• What is needed: Update the listing below by changing every "income" to "earnings", keeping everything else the same, and leave the pictures out of your answer.

• Exercise data:
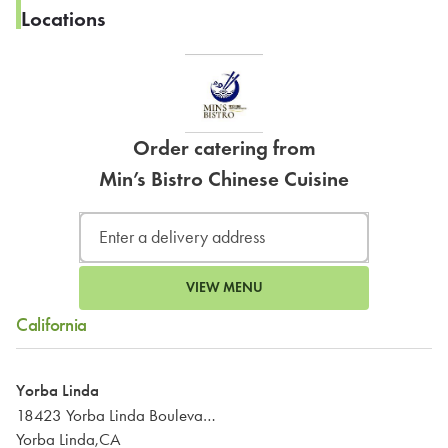
Locations
Order catering from
Min’s Bistro Chinese Cuisine
VIEW MENU
California
Yorba Linda
18423 Yorba Linda Boulevard
Yorba Linda,CA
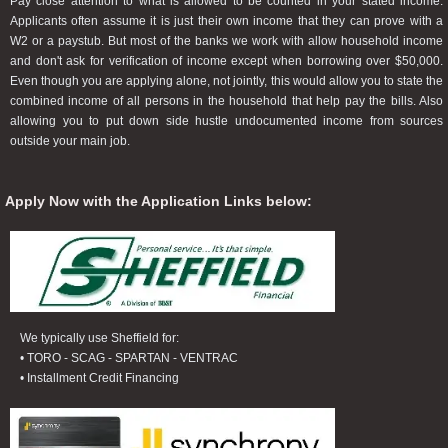
Pay close attention to what is allowed to be counted in your stated income.
Applicants often assume it is just their own income that they can prove with a
W2 or a paystub. But most of the banks we work with allow household income
and don't ask for verification of income except when borrowing over $50,000.
Even though you are applying alone, not jointly, this would allow you to state the
combined income of all persons in the household that help pay the bills. Also
allowing you to put down side hustle undocumented income from sources
outside your main job.
Apply Now with the Application Links below:
We typically use Sheffield for:
• TORO - SCAG - SPARTAN - VENTRAC
• Installment Credit Financing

• Output of the exercise:
Locations
Order catering from
Min’s Bistro Chinese Cuisine
VIEW MENU
California
Yorba Linda
18423 Yorba Linda Boulevard
Yorba Linda,CA
Pay close attention to what is allowed to be counted in your stated earnings.
Applicants often assume it is just their own earnings that they can prove with a
W2 or a paystub. But most of the banks we work with allow household earnings
and don't ask for verification of earnings except when borrowing over $50,000.
Even though you are applying alone, not jointly, this would allow you to state the
combined earnings of all persons in the household that help pay the bills. Also
allowing you to put down side hustle undocumented earnings from sources
outside your main job.
Apply Now with the Application Links below:
We typically use Sheffield for:
• TORO - SCAG - SPARTAN - VENTRAC
• Installment Credit Financing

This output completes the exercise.